> [Source]:
--- BEGIN ---
A number of commentators have argued forcibly against contingent pay, especially in the form of performance-related pay. Two of the most prominent have been Alfie Kohn and Jeffrey Pfeffer. Kohn (1993) contended that financial rewards ‘do not create lasting satisfaction; they merely and temporarily change what we do… rewards, like punishment, may actually undermine the intrinsic motivation that results in optimal performance’. Pfeffer (1998b) listed in the Harvard Business Review his fifth and sixth myths of pay as follows: Myth # 5: Individual incentive pay improves performance. Reality: Individual incentive pay, in reality, undermines performance of both the individual and the organization. Many studies strongly suggest that this form of reward undermines teamwork, encourages a short-term focus, and leads people to believe that pay is not related to performance at all but to having the ‘right’ relationships and an ingratiating personality. Myth # 6: People work for money. Reality: People do work for money – but they work even more for meaning in their lives. In fact, they work to have fun. Companies that ignore this fact are essentially bribing their employees and will pay the price in a lack of loyalty and commitment.

Contingent Pay

819

Another powerful argument against contingent pay is that it has proved difficult to manage. Organizations, including the Civil Service, rushed into performance-related pay (PRP) in the 1980s without really understanding how to make it work. Inevitably problems of implementation arose. Studies such as those conducted by Bowey (1982), Kessler and Purcell (1992), Marsden and Richardson (1994) and Thompson (1992a, 1992b) have all revealed these difficulties. Failures are usually rooted in implementation and operating processes, especially those concerned with performance management, the need for effective communication and involvement, and line management capability. The last factor is crucial. The success of contingent pay rests largely in the hands of line managers. They have to believe in it as something that will help them as well as the organization. They must also be good at practising the crucial skills of agreeing targets, measuring performance fairly and consistently, and providing feedback to their staff on the outcome of performance management and its impact on pay. Line managers can make or break contingent pay schemes. Wright (1991) has summed it all up: ‘Even the most ardent supporters of performance-related pay recognize that it is difficult to manage well,’ and Oliver (1996) made the point that ‘performance pay is beautiful in theory but difficult in practice’.
--- END ---
> [Supplied data]:
--- BEGIN ---
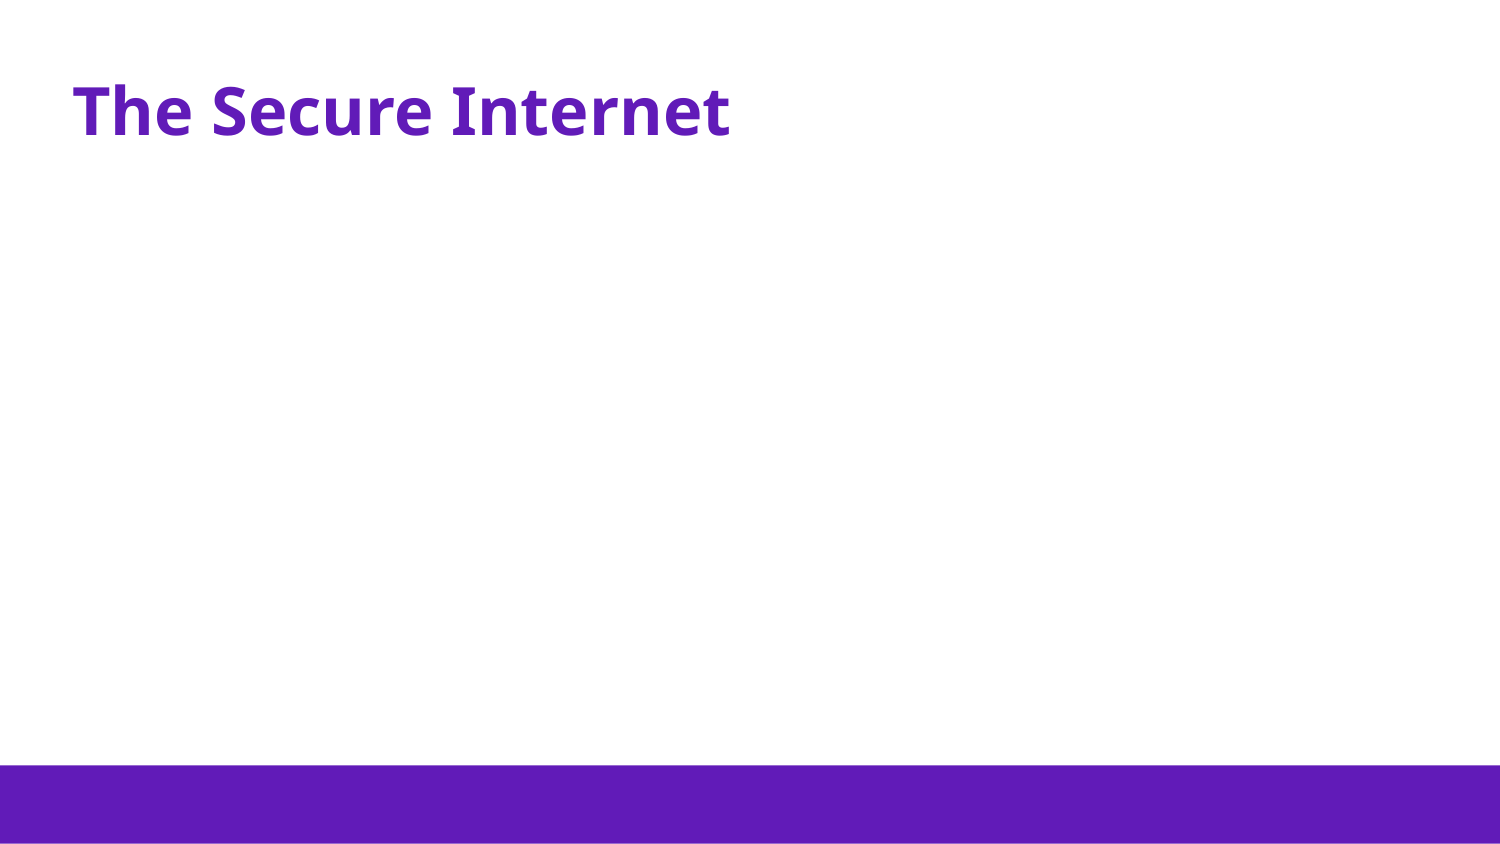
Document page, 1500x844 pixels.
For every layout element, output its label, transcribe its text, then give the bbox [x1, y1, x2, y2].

title The Secure Internet [57, 54, 1273, 164]
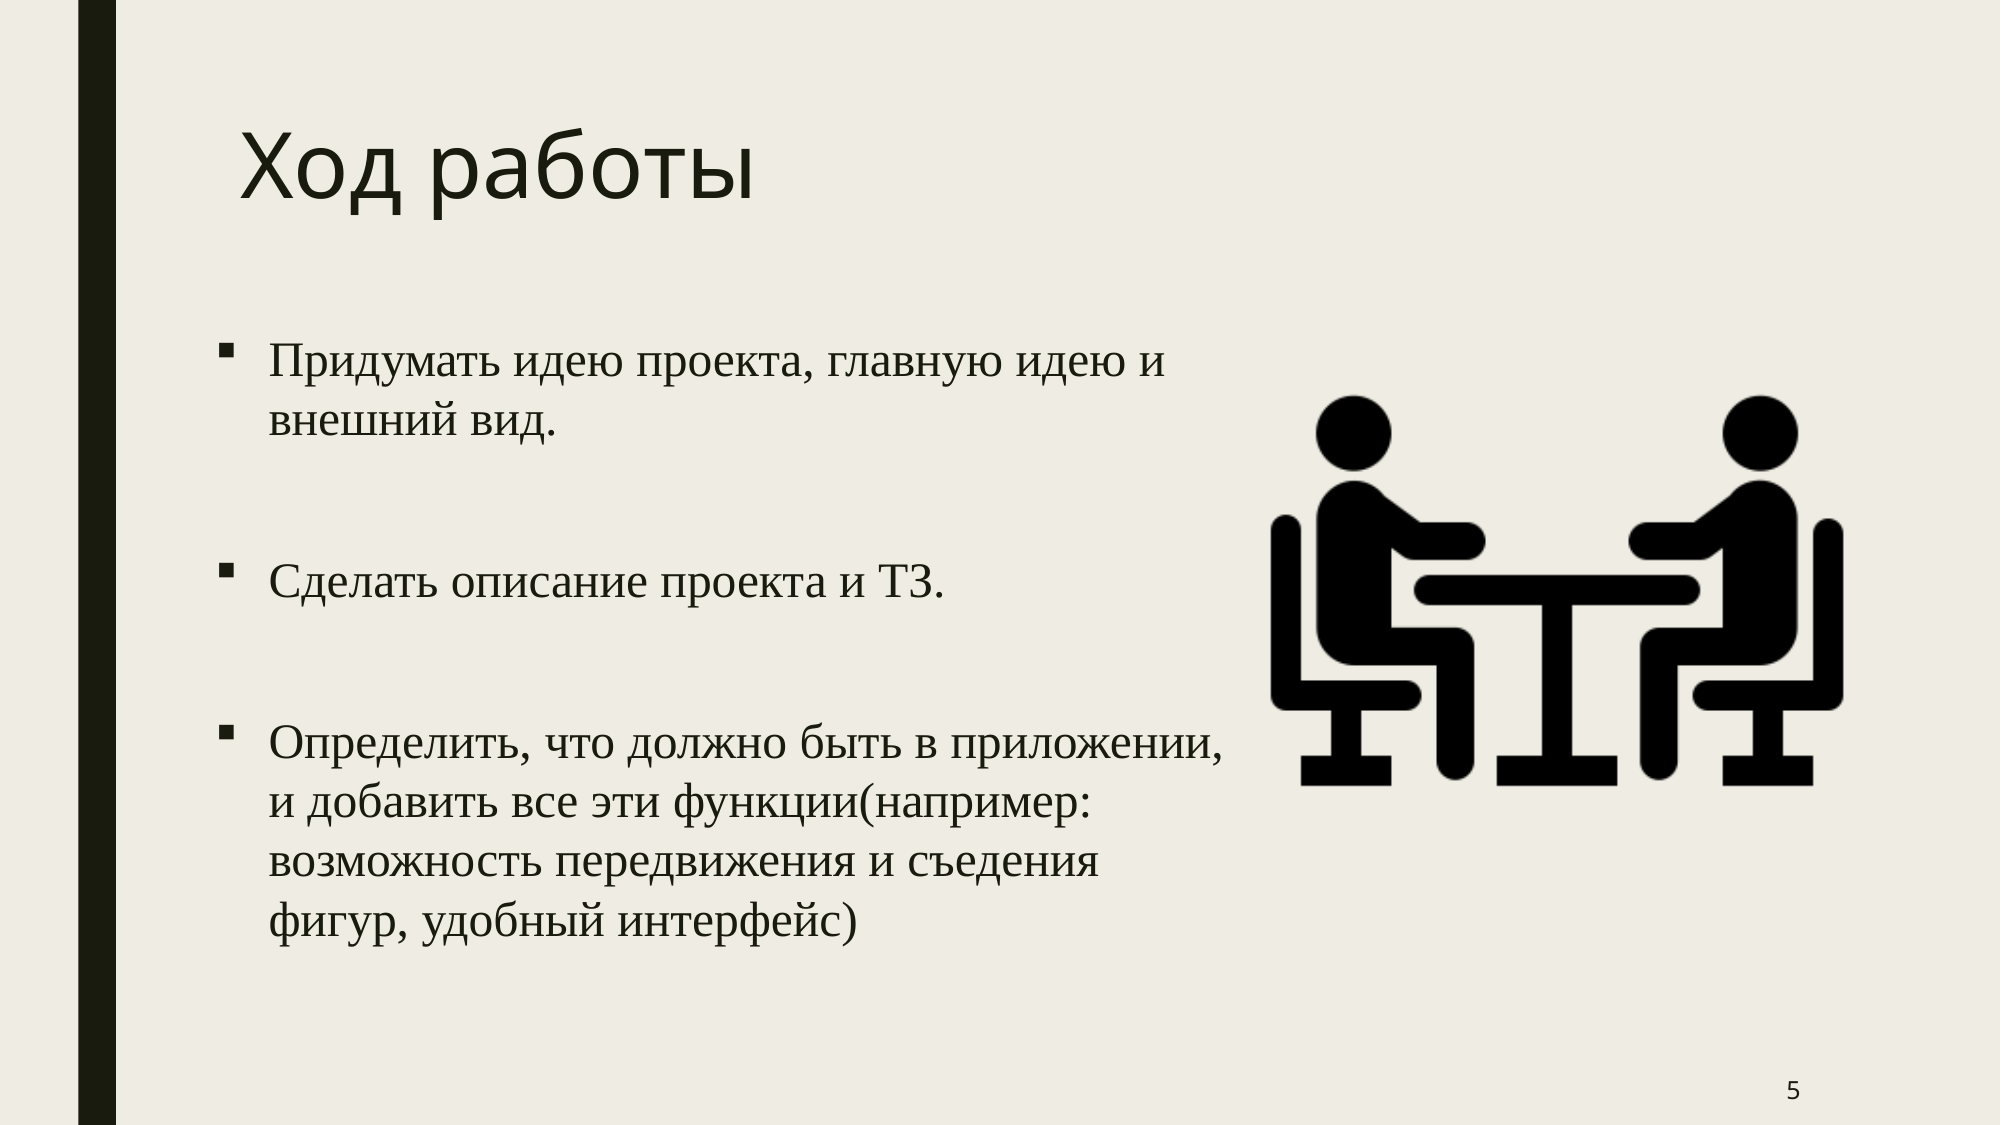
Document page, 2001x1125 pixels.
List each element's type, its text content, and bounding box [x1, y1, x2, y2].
--- END ---
> [What you need to do]:
[1] According to the passage on contingent pay, in which decade did organizations, including the Civil Service, rush into performance-related pay?
[2] Render this sentence from the passage on contingent pay in Spanish: "Line managers can make or break contingent pay schemes."

> [Answers to the problems]:
[1] The 1980s.

[2] Los mandos de línea pueden hacer triunfar o fracasar los planes de retribución contingente.